Hay ahí hermosos sumarios del sentido de nuestra vida: “Dios nos ha puesto en el mundo para conocerle, servirle y amarle, y así ir al cielo” (CIC 1721).

Otro más es el siguiente: “La vocación de la humanidad es manifestar la imagen de Dios y ser transformada a imagen del Hijo Único del Padre” (CIC 1877).

Ésta es una de las frases que tienen más fuerza dentro del catecismo. Es interesante el hecho de que esta frase sirva para abrir una sección que habla sobre “la comunidad humana”.

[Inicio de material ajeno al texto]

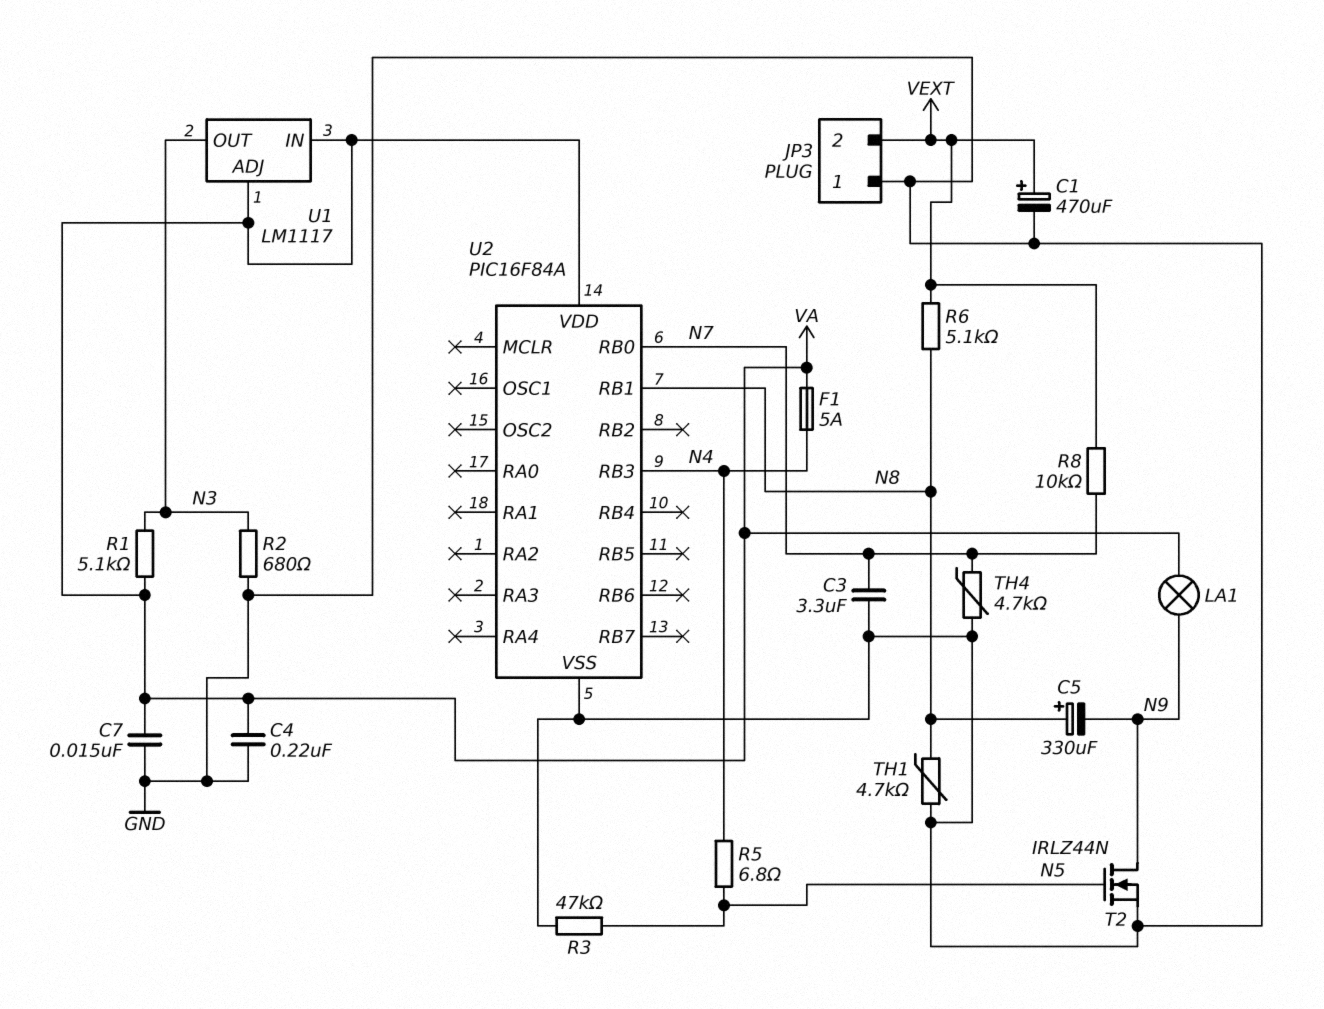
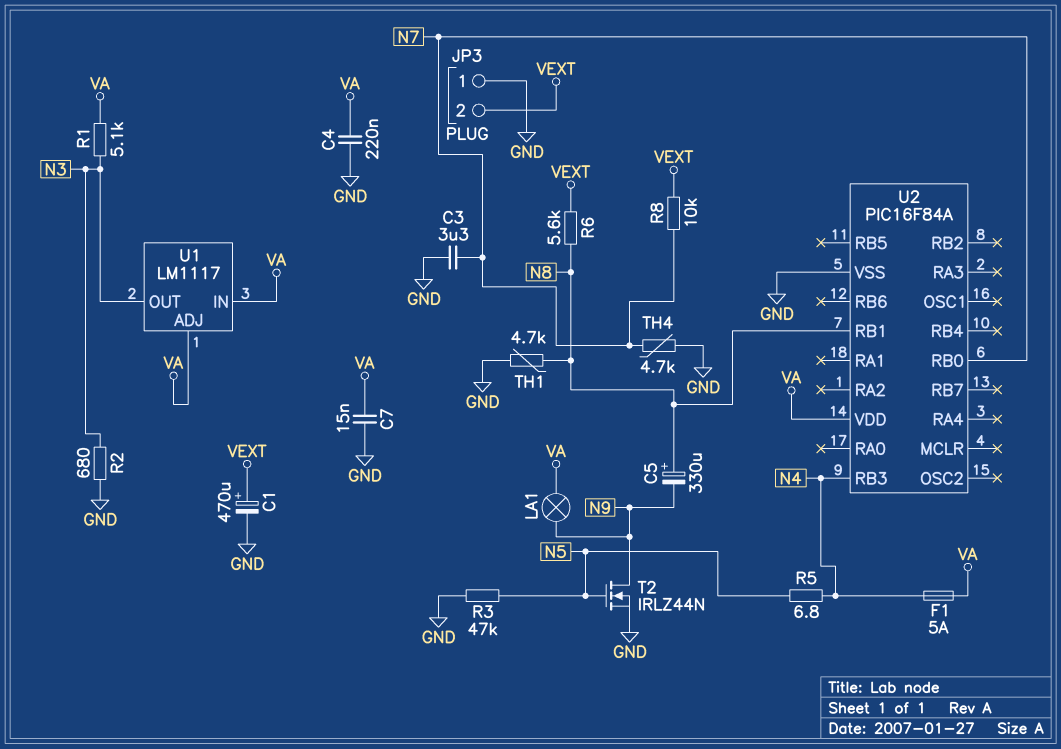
R6: 5.1k (N8, VEXT) -> 5.6k (N8, VEXT)

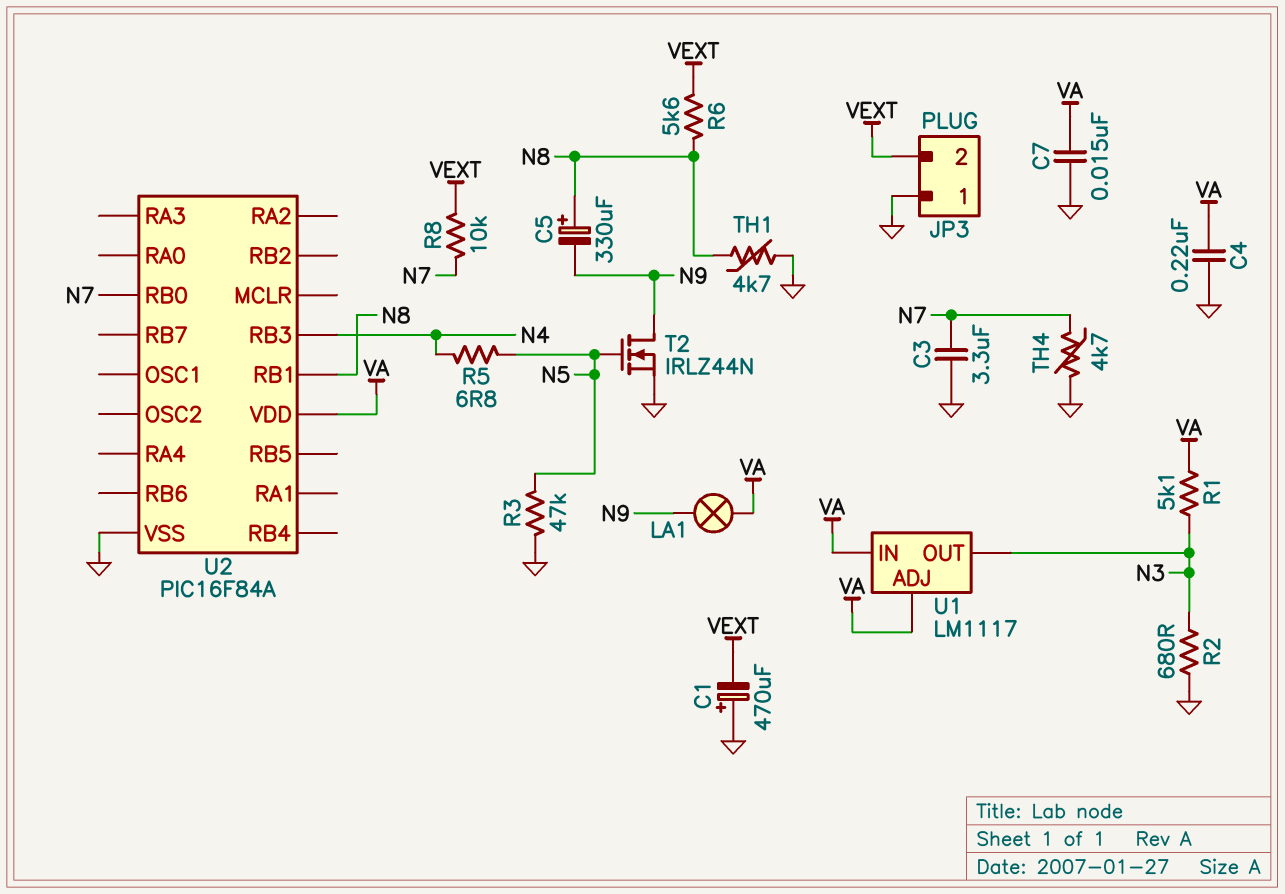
C1: 470uF (plus VEXT, minus GND) -> 470uF (plus GND, minus VEXT)
F1: 5A (N4, VA) -> none

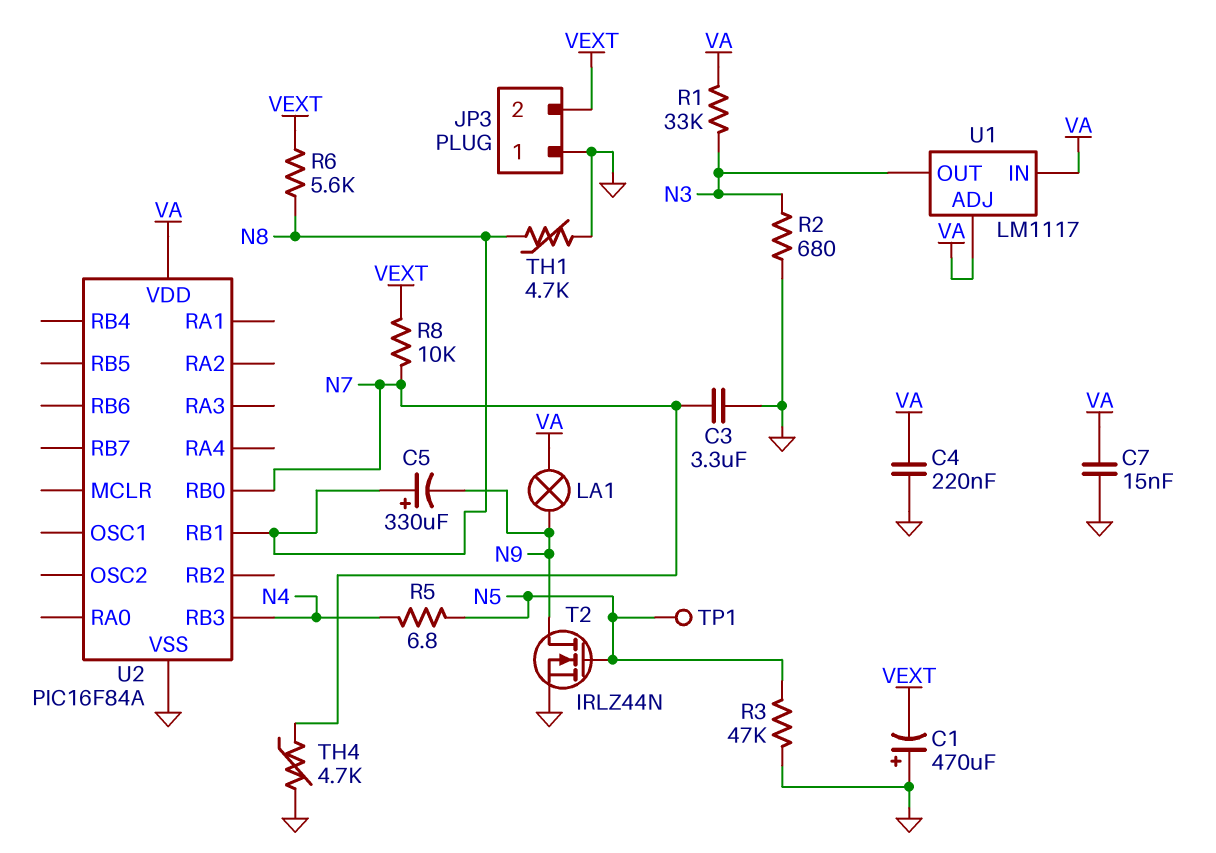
R1: 5.1k (N3, VA) -> 33k (N3, VA)
TP1: none -> test point (N5)

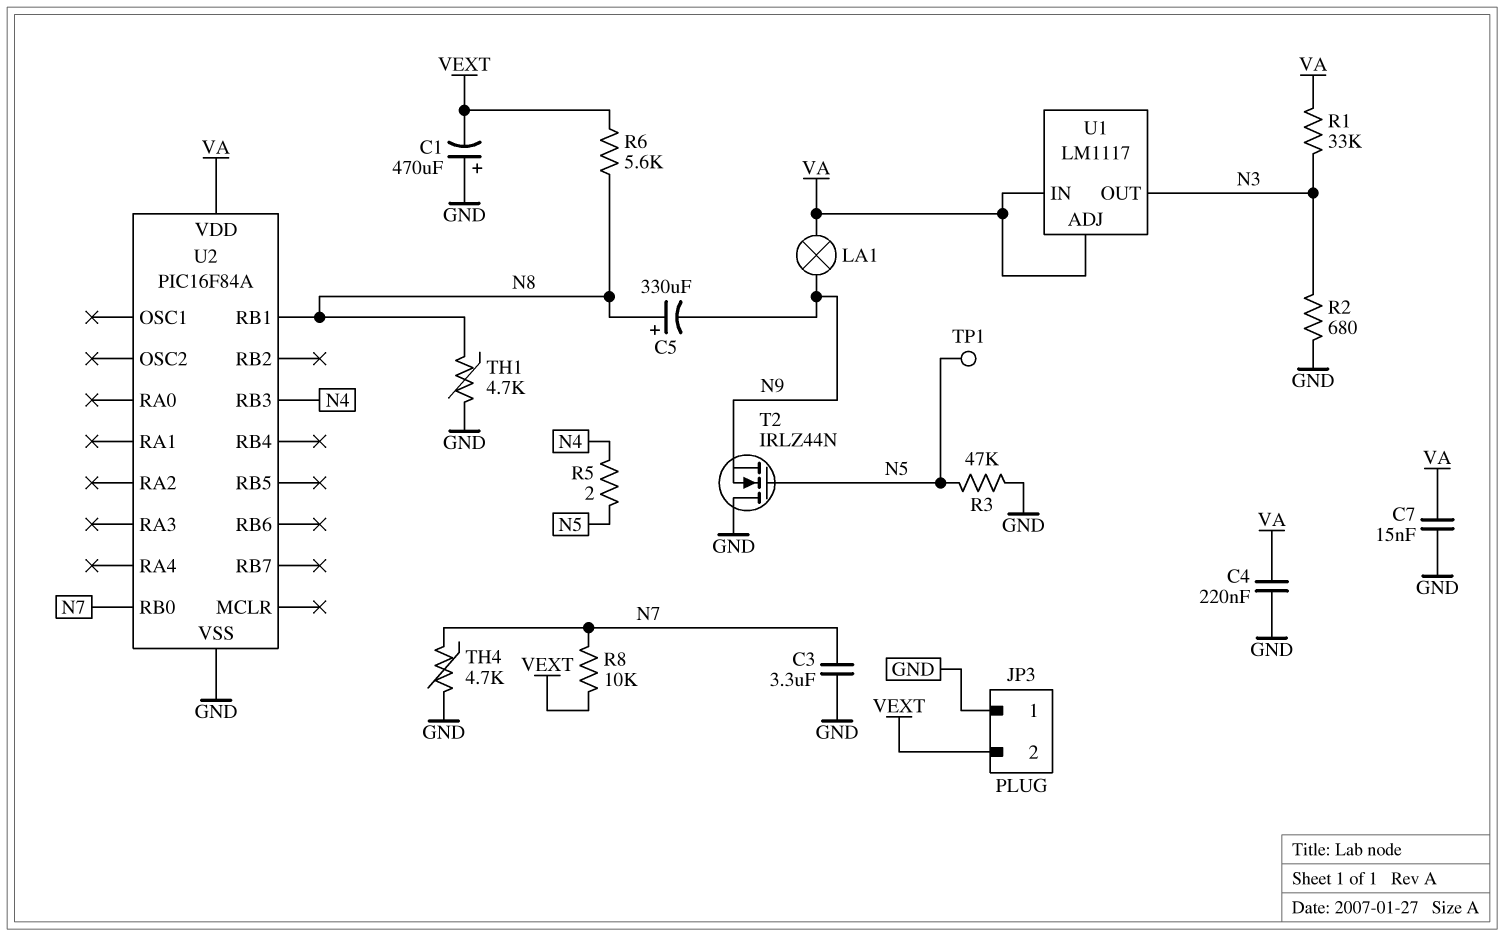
R5: 6.8 (N4, N5) -> 2 (N4, N5)
T2: NMOS IRLZ44N (G N5, D N9, S GND) -> NMOS IRLZ44N (G N5, D GND, S N9)

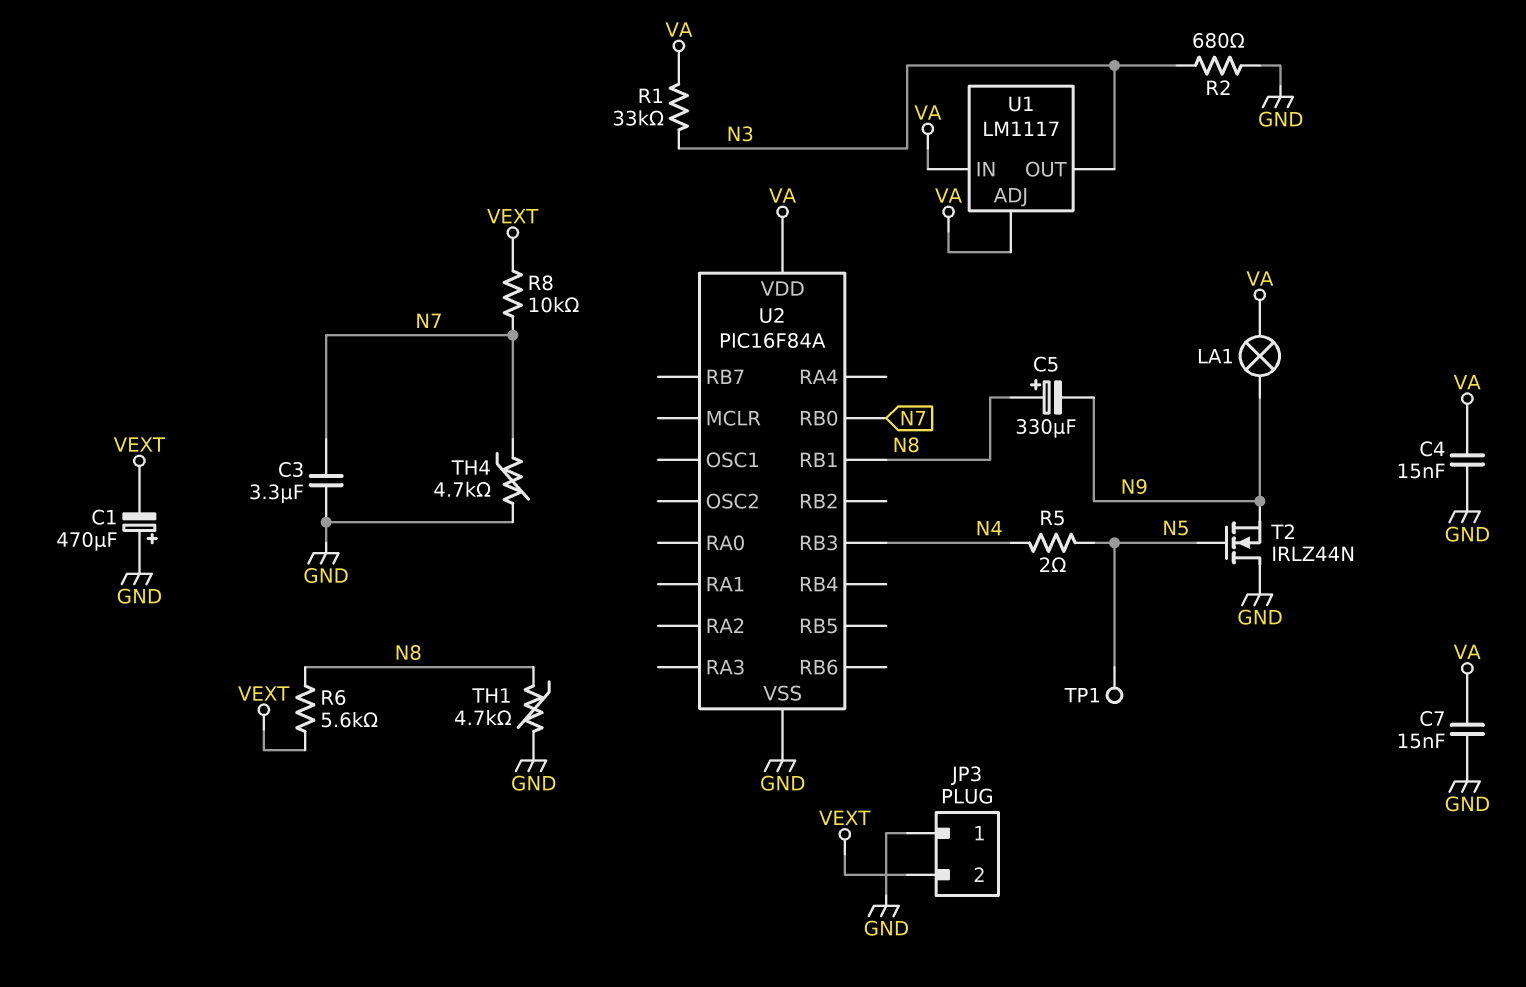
C4: 220nF (GND, VA) -> 15nF (GND, VA)
R3: 47k (GND, N5) -> none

El catecismo nos recuerda que el plan de Dios y la misión de la Iglesia no tienen como único fin la salvación de las almas. El Evangelio se dirige a todos los aspectos de la vida humana, incluso al modo en que organizamos nuestra economía y nuestro gobierno.

Las secciones del catecismo que abordan el propósito de la sociedad (CIC 1877-1948) y lo que contribuye a la justicia social (CIC 2419-2449) nos ayudan a comprender que los acontecimientos de nuestro mundo tienen, en sí mismos, un significado espiritual más profundo.

El catecismo es una valiosa fuente de sabiduría y de consejos prácticos.

Ahí puede usted aprender a desarrollar hábitos de virtud y obtener una dirección espiritual personal de un santo del siglo IV, Gregorio de Nisa: “El objetivo de una vida virtuosa consiste en llegar a ser semejante a Dios” (CIC 1803).

Hay “enunciados sobre la misión” y “planes de acción” para mamás y papás: “Los padres son los primeros responsables de la educación de sus hijos. Testimonian esta responsabilidad ante todo por la creación de un hogar, donde la ternura, el perdón, el respeto, la fidelidad y el servicio desinteresado son norma” (CCC 2223).

Si usted es un sacerdote que está preparando una homilía, puede obtener luces sobre el Evangelio, buscando cómo se usa ese texto en el catecismo. En el índice podrá encontrar referencias a casi todos los capítulos y versículos de los Evangelios.

Y la inspiradora sección del catecismo que hace referencia a las órdenes sagradas concluye con dos hermosas citas de santos que le recordarán, ante todo, cuál fue el motivo por el que se sintió atraído a Jesús y por el que llegó a ordenarse sacerdote (CCC 1589).

La sección final del catecismo es una obra maestra de los escritos espirituales sobre el modo de orar.

Lea la sección que se refiere al pasaje sobre la plegaria del Señor: “Danos hoy nuestro pan de cada día”. Esto debería ser una valiosa fuente de inspiración para nosotros en este tiempo de Reavivamiento Eucarístico (CIC 2828–2837).

Y la extensa descripción de San Justino Mártir acerca de cómo se celebraba la Misa en el año 155 d.C. le ayudará a entender por qué la llamamos “La misa de todos los siglos” (CCC 1345).

Para mí, el catecismo es todo un testimonio de la esperanza que tenemos puesta en Jesucristo.

“Espera, espera”, escuchamos que dice Santa Teresa de Ávila, “mira que mientras más peleares, más mostrarás el amor que tienes a tu Dios y más te gozarás con tu Amado con gozo y deleite que no puede tener fin” (CIC 1821).

Oren por mí y yo oraré por ustedes.

Y que nuestra Santísima Madre María nos ayude a todos los que formamos parte de la Iglesia a que recordemos que “toda la finalidad de la doctrina y de la enseñanza debe ser puesta en el amor que no acaba” (CIC 25).